André Braga

MIT Department: Electrical Engineering and Computer Science
Faculty Mentor: Prof. Jacob Andreas
Research Supervisor: Mehul Damani
Undergraduate Institution: University of California, Santa Barbara
Website:
Biography
André Braga is a rising third-year Statistics & Data Science major at the University ofCalifornia, Santa Barbara, and a 2025 MIT MSRP intern in the Computer Science Department. Working with Professor Jacob Andreas, he uses reinforcement learning to make large language models more trustworthy, with an emphasis on uncertainty estimation. At UCSB he researches with Professors Xifeng Yan and Mingsong Yan, investigating attention-scaling techniques that enhance long-context reasoning and retrieval-augmented generation in transformer models, aiming to make large language systems faster and more interpretable.
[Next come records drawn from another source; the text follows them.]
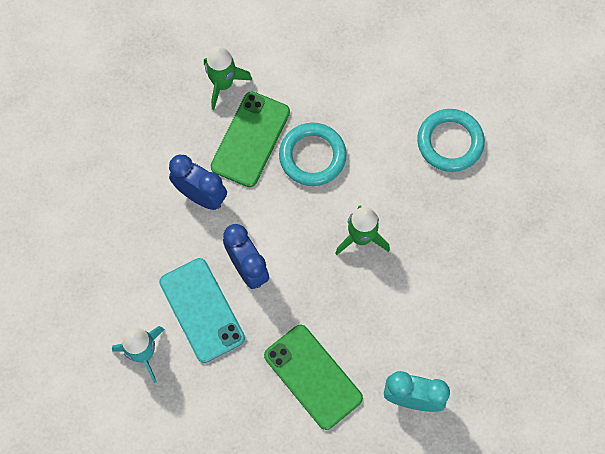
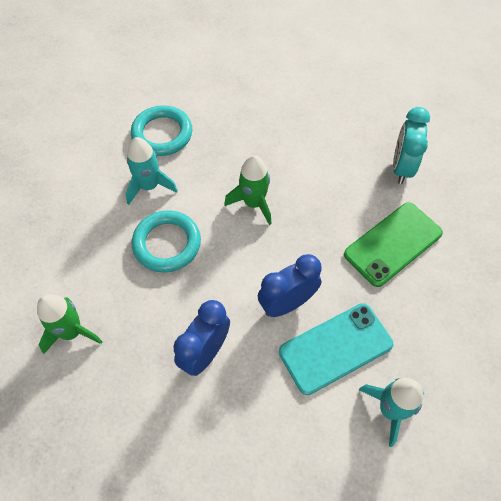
camera: 90 degrees left, 10 degrees down
green phone [210,91,290,187] -> none
none -> turquoise rocket [126,137,178,205]

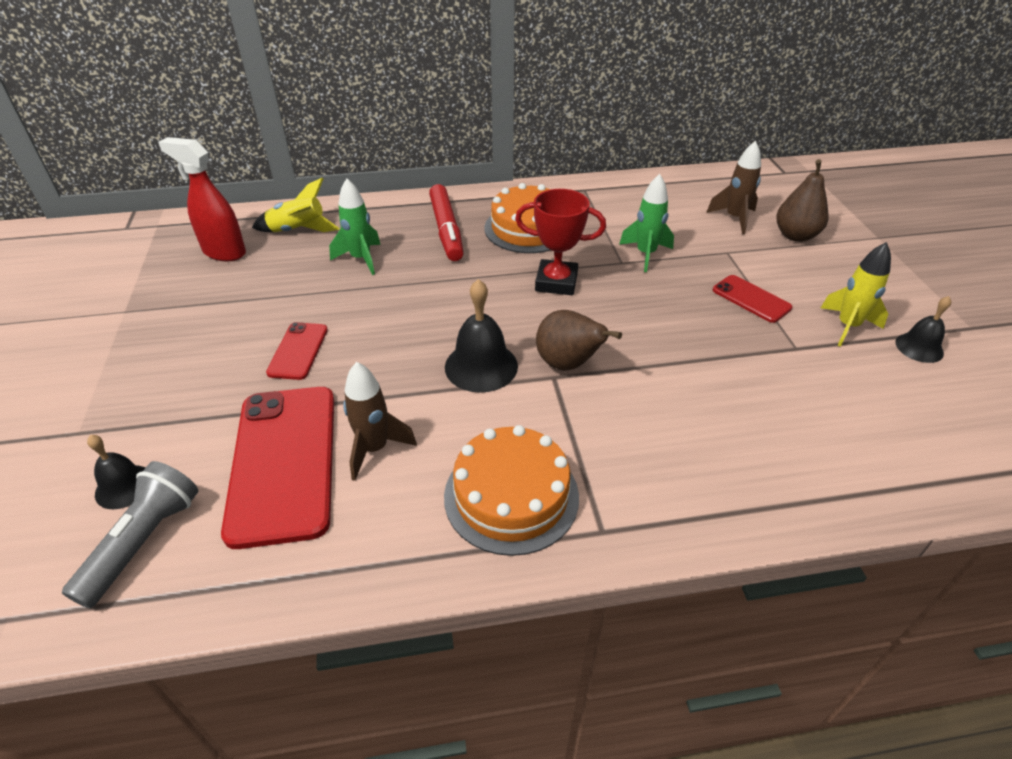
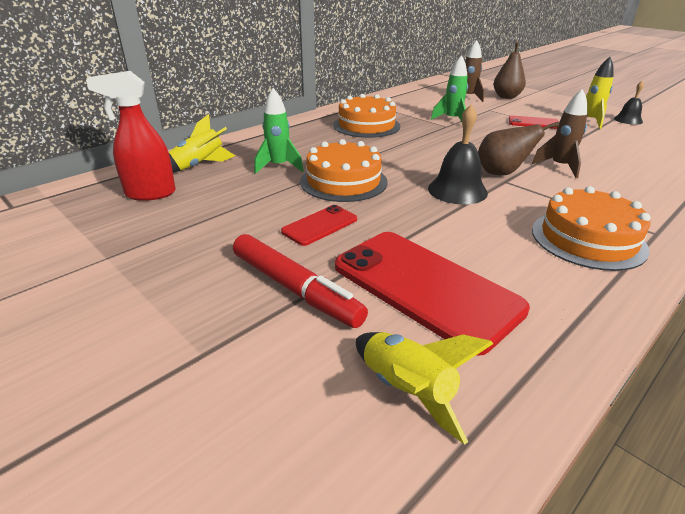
camera: 35 degrees left, 10 degrees down
grey flashlight [62,461,198,608] -> yellow rocket [356,332,493,445]
black bell [87,435,145,509] -> none
red phone [266,322,328,380] -> red phone turned 75 degrees clockwise [281,205,357,246]
brown rocket [343,362,417,481] -> brown rocket moved to [532,89,587,178]
red marker [429,184,464,261] -> red marker moved to [233,234,368,328]
red trophy [515,189,606,295] -> none
none -> orange cake [300,139,388,202]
He also contributed to an AI-driven financial forecasting project with Professor Yan that explored feedback loops between search and prediction agents. Beyond academia, André co-founded Shofo, a startup where he designs fine-tuning workflows and user-facing machine-learning infrastructure for large-scale social-media analytics. He plans to pursue a Ph.D. in machine learning, developing novel architectures for trustworthy, interpretable continuous learning.
Abstract
Training ChatGPT to Double-Check Itself with a Separate ‘Judge’ Model
Andre Braga1, Mehul Damani2, and Jacob Andreas2
1Department of Statistics, University of California, Santa Barbara
2Department of Electrical Engineering and Computer Science, Massachusetts Institute of Technology
Large language models (LLMs) often sound confident even when they are wrong, limiting their reliability in domains such as medicine or law, where it is vital to know when the model may not be certain of its answer. Existing methods for teaching these models to be more cautious typically judge only whether the final answer is correct or incorrect, but do little to explore the validity of how the model arrived at its answer. Our work proposes the use of a feedback-based training method called reinforcement learning that leverages an outcome reward model (ORM) to act as a separate ‘judge’ that scores both the answer and the reasoning process behind it. We then use this reward to train the LLM to adjust its behavior, learning not only to be correct but also to show caution if necessary, and even say “I don’t know” when it's unsure about its answer. By training language models with feedback from a reasoning-aware reward model, our approach addresses a gap in existing confidence-improvement methods that overlook the derivation of answers. This method produces models that are not only more accurate but also more cautious, able to express uncertainty appropriately, and ultimately better for real-world decision-making.